In the medium term, it is likely we will be forced to experience a new changeover: towards the post-quantum public key cryptography.

First of all, it is important to spell out that when we talk about ‘the end of RSA, DSA and ECDSA’ and ‘the end of cryptography’, we are talking about two different things. There is cryptographic life beyond RSA, DSA and ECDSA. Since the mid-80s, there have been cryptographic algorithms based on the difficulty in solving mathematical problems different from the integer factorization and the discrete logarithm. The three best-studied alternatives are:

• Hash-based cryptography: as its name suggests, it uses secure hash functions resisting quantum algorithms. The disadvantage is that it generates relatively long signatures, so limiting its use scenarios.

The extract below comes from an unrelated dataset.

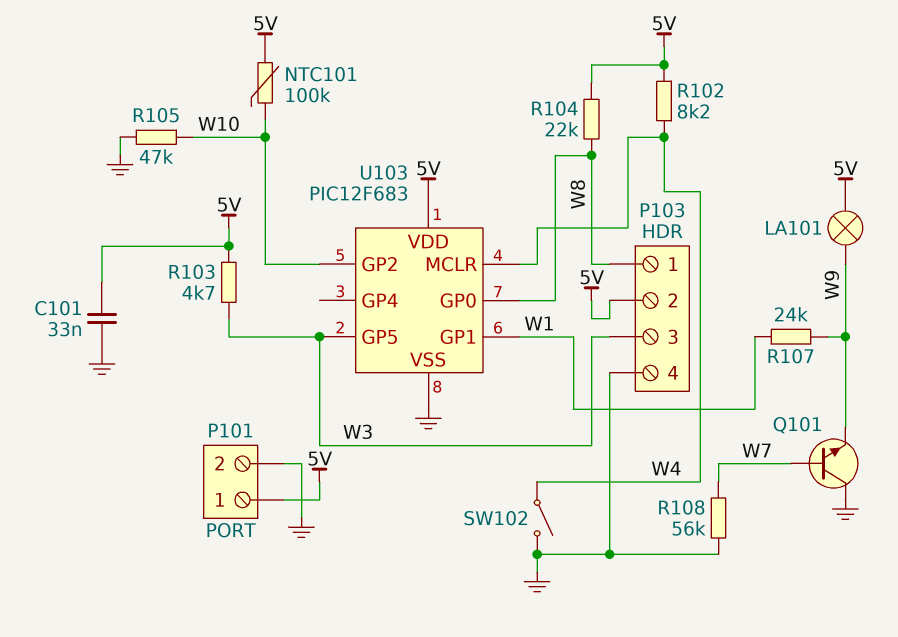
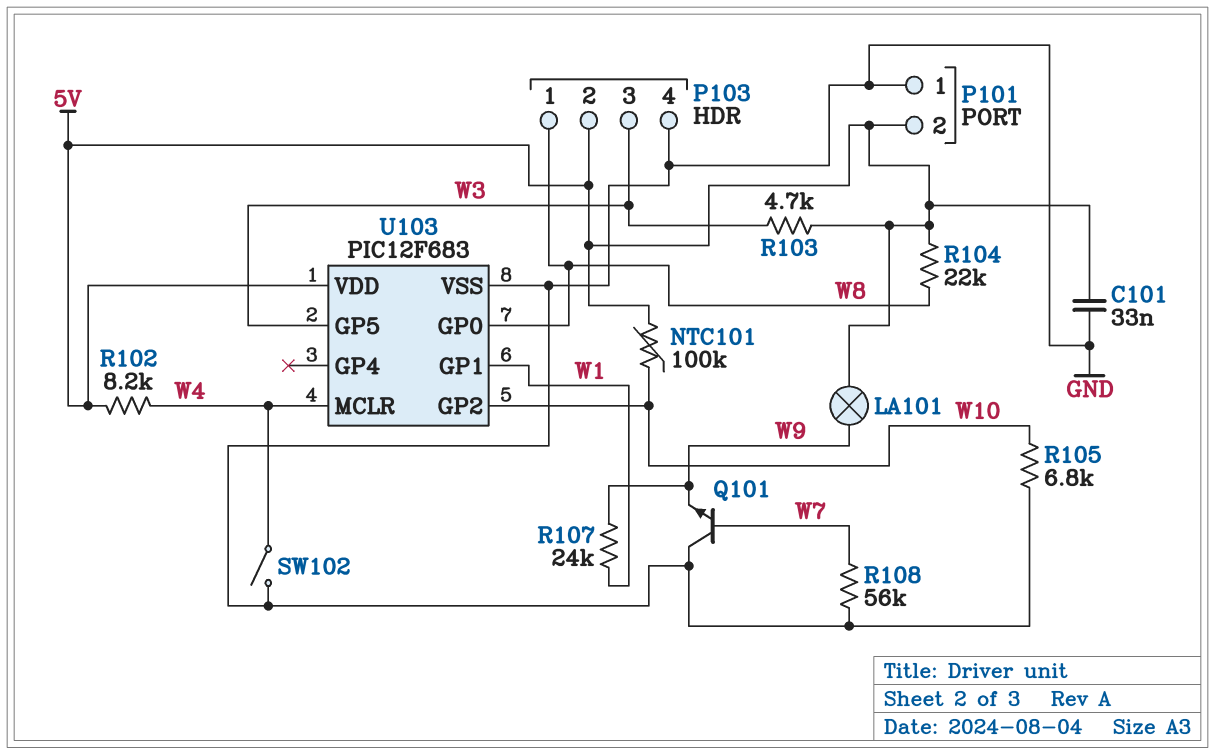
P101 pin 1: 5V -> GND
P101 pin 2: GND -> 5V
R105: 47k (GND, W10) -> 6.8k (GND, W10)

Leighton-Micali Signature Scheme (LMSS) is one of the strongest candidates to replace RSA and ECDSA. 

• Code-based cryptography: the coding theory is a mathematical specialty on information coding rules. Some coding systems are quite difficult to decode, in a manner that they often require exponential time, even for quantum computers. The best-studied cryptosystem so far has been McEliece, another bright candidate for key exchanging.

• Lattice-based cryptography: it might be considered the most active research field on post-quantum cryptography. A lattice is a discrete set of points in space that has the property that the sum of two points on the lattice is also on the lattice. A difficult problem is to find the Shortest Vector Problem of a given lattice. All classical algorithms require a time that growths exponentially according to the lattice size to be solved, and it is thought that the same will apply to quantum algorithms. Currently, there are several Shortest Vector Problem-based cryptosystems.

Consequently, the great difficulty is not the lack of alternatives. The painful problem will be the time of transition to one of the alternatives previously described:

• Firstly, postquantum algorithms must be selected and standardized by institutions such as the NIST.

• Then, the standard must be incorporated into the cryptographic libraries currently in use by the most popular programming languages, cryptographic chips and hardware modules.

• Afterwards, they must be integrated within the cryptographic standards and protocols, such as PKCS#1, TLS, IPSec, etc.

• After that, all the sellers must include these standards and protocols in their products: from hardware manufacturers to software developers.

• Once all software and hardware products have been updated, it will be necessary to perform again the following actions: issue all the certificates, encrypt all the stored information, sign and distribute the code, get rid of all the old copies, etc.

How long this process will be? Considering previous migrations, such as the SHA-1 and SHA-2 ones, and taking into account the additional complexity, no less than 20 years. When the first quantum computers capable of attacking RSA, DSA and ECDSA are expected to be available? Not before 15 years.